Rocky declined to take the stand in his own defense.
Tacopina urged the jury to discount Relli’s testimony, calling him “an angry, pathological liar” without whom there would be no case against Rocky.
“You have to be so offended by him just looking at you and lying,” the defense lawyer told the jury, alleging that the prosecution’s key witness “committed perjury again and again and again and again in this courtroom. … I’m not going to go through every inconsistency of Mr. Ephron’s — we’d be here until Christmas.”
During five days on the stand, Relli testified that after the altercation, he left the scene, but returned about an hour later — after police had unsuccessfully searched the area for evidence of shots fired — and found two shell casings on the street. He claimed he took the casings to police two days later, allegedly proving that a genuine firearm was used against him.
“The prosecution wants you to take him at his word that he found the casings,” Tacopina said. “He lied to you about so many crucial things.”

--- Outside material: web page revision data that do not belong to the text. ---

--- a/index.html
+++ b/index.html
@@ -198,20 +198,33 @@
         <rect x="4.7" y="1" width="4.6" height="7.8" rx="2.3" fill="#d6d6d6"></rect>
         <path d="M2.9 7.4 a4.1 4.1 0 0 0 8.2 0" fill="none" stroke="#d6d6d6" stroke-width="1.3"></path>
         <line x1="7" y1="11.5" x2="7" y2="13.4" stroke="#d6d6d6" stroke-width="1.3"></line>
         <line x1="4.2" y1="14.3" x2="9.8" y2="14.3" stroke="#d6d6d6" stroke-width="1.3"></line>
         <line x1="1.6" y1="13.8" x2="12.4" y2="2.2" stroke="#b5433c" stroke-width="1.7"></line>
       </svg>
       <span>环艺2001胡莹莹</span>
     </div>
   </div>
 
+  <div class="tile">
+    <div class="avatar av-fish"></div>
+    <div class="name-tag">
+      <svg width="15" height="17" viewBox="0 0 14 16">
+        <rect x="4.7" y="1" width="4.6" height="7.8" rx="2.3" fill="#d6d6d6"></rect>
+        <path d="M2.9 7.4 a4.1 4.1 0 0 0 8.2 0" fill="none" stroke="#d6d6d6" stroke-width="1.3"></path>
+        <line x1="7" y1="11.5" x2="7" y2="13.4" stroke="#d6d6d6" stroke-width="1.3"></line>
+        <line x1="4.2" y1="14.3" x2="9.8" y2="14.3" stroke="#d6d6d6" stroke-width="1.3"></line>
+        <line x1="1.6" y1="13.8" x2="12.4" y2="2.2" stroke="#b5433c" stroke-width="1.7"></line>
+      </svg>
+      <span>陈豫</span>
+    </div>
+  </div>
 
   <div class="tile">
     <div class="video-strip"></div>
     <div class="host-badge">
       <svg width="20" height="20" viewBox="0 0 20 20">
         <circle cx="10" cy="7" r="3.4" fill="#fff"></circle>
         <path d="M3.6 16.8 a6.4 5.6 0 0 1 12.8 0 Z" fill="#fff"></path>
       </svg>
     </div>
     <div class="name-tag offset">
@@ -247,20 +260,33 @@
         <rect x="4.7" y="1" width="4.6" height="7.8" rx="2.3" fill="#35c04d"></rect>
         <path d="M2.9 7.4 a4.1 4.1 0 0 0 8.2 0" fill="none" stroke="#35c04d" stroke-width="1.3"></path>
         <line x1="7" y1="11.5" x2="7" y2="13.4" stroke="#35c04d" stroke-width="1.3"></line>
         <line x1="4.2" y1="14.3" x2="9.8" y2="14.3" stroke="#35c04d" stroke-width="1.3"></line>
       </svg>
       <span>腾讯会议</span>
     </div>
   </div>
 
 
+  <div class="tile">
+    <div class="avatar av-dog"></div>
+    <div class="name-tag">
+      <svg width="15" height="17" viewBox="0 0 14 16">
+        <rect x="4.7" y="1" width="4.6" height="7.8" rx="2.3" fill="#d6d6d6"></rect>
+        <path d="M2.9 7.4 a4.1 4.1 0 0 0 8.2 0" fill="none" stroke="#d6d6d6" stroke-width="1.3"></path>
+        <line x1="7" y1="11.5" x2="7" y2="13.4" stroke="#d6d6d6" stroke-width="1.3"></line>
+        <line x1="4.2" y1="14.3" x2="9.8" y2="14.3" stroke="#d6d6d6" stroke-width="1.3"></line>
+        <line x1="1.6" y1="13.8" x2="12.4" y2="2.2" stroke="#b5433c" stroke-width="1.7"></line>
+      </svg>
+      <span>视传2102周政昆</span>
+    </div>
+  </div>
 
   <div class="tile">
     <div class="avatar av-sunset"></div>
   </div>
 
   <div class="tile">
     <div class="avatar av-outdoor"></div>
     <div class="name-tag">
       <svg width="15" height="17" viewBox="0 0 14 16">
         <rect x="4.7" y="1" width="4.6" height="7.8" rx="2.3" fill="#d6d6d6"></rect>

Rocky’s longtime partner, music star Rihanna, was seated in the courtroom Thursday morning with the couple’s two young sons, toddlers RZA and Riot. A baby’s murmuring could be heard at times throughout the courtroom during the first part of the prosecutor’s summation.
On Tuesday, attorneys for both sides came to an agreement which was read to the jury that a final prosecution witness — if called to the stand — would testify that the prop gun discussed in the case “would have ejected two fired cartridge cases as it was fired. The fired cartridge cases (allegedly found by Relli at the scene of the incident) were not fired from the prop gun.”

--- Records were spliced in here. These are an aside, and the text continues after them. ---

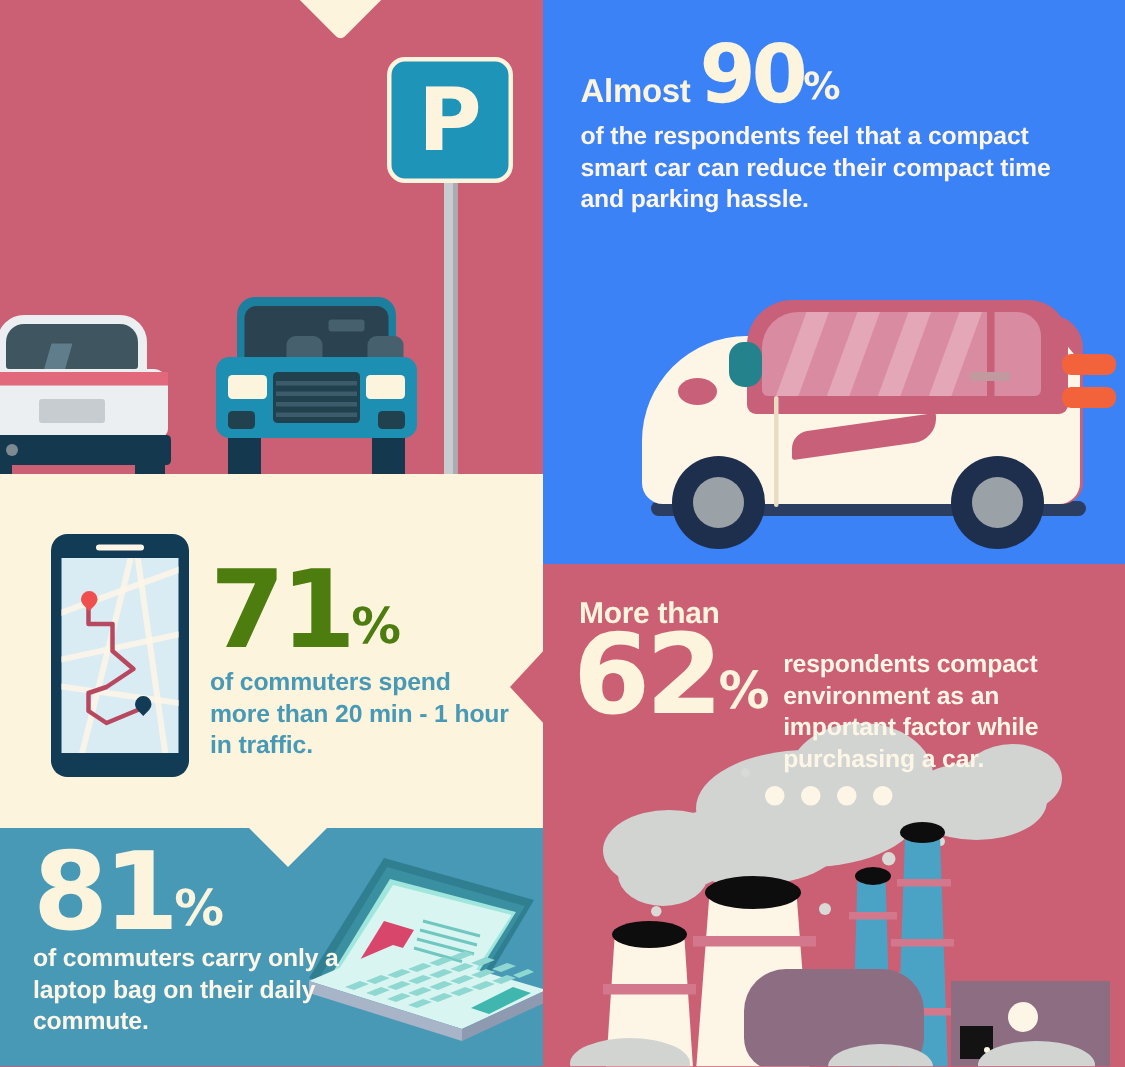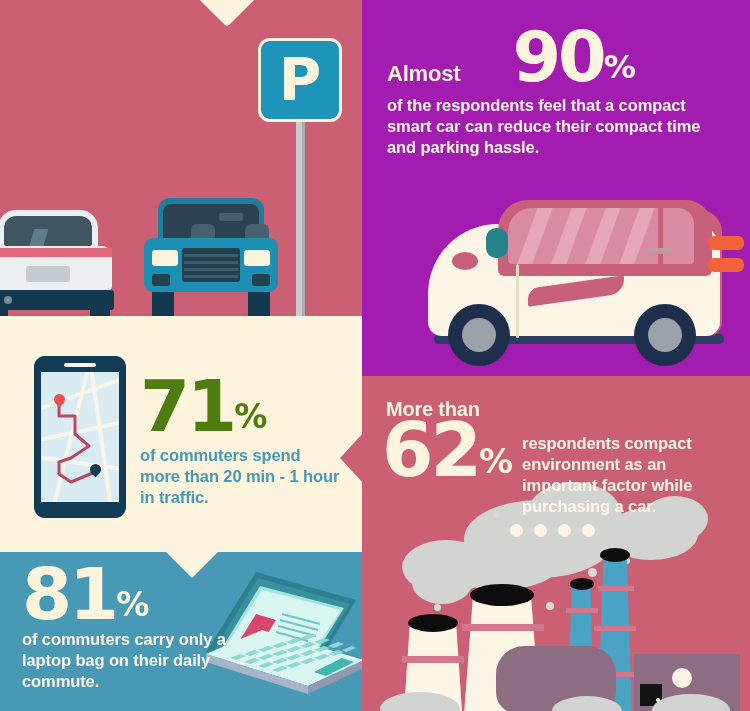--- a/index.html
+++ b/index.html
@@ -7,21 +7,21 @@
   body {
     font-family: "Liberation Sans", sans-serif;
     background:#cb5f73;
     position:relative;
   }
   #stage { position:absolute; inset:0; width:750px; height:711px; overflow:hidden; }
 
   
   .panel { position:absolute; overflow:hidden; }
   #panel-parking      { left:0;   top:0;   width:362px; height:316px; background:#cb5f73; }
-  #panel-smartcar     { left:362px; top:0; width:388px; height:452px; background:#a21caf; }
+  #panel-smartcar     { left:362px; top:0; width:388px; height:452px; background:#3b82f6; }
   #panel-traffic      { left:0;   top:316px; width:362px; height:236px; background:#fcf4dc; }
   #panel-environment  { left:362px; top:376px; width:388px; height:335px; background:#cb5f73; }
   #panel-laptop       { left:0;   top:552px; width:362px; height:159px; background:#4899b6; }
 
   
   .bignum {
     font-weight:800;
     letter-spacing:-3px;
     line-height:0.9;
     font-family:"DejaVu Sans", sans-serif;
@@ -32,21 +32,21 @@
 
   
   #parking-stat { position:absolute; left:22px; top:28px; width:260px; }
   #parking-number { font-size:74px; color:#fcf4dc; }
   #parking-text { margin-top:8px; font-size:16.5px; color:#fdf6e6; width:230px; }
 
   
   #smartcar-stat { position:absolute; left:25px; top:26px; width:345px; }
   #smartcar-headline { display:flex; align-items:baseline; gap:6px; }
   #smartcar-lead { font-size:22px; color:#fcf4dc; }
-  #smartcar-number { font-size:70px; color:#fcf4dc;margin-left:46px; }
+  #smartcar-number { font-size:54px; color:#fcf4dc; }
   #smartcar-text { margin-top:6px; font-size:16.5px; color:#fdf6e6; width:330px; }
 
   
   #traffic-stat { position:absolute; left:140px; top:58px; width:210px; }
   #traffic-number { font-size:72px; color:#4d7c0f; }
   #traffic-text { margin-top:6px; font-size:16.5px; color:#4899b6; width:200px; }
 
   
   #env-stat { position:absolute; left:20px; top:22px; width:370px; }
   #env-lead { font-size:20px; color:#fcf4dc; margin-left:4px; }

A$AP Twelvyy, another member of the crew who was with Rocky in Hollywood on the night of the incident, testified that Relli was the aggressor in the encounter. In jury instructions Tuesday, Superior Court Judge Mark Arnold told the jury that they may consider self-defense as a motive for shooting.
Deliberations are expected to begin Friday. Court is closed Monday in observance of Presidents Day.
Before opening statements last month, Rocky rejected a plea deal that would have required him to plead guilty to one of two felony charges of assault with a semiautomatic firearm and serve six months behind bars.
In his opening, Tacopina accused Relli of being driven by “jealousy, lies and greed,” and alleged that he fabricated parts of his story of being attacked to bolster an attempt to extort cash from Rocky.
Rocky was arrested in April 2022 upon returning to Los Angeles from a trip with Rihanna to her native Barbados. Relli filed a lawsuit for assault, battery and emotional distress against Rocky four months later.
“Mr. Ephron wants to get paid because he was the victim of a real crime by a real gun,” Przelomiec said.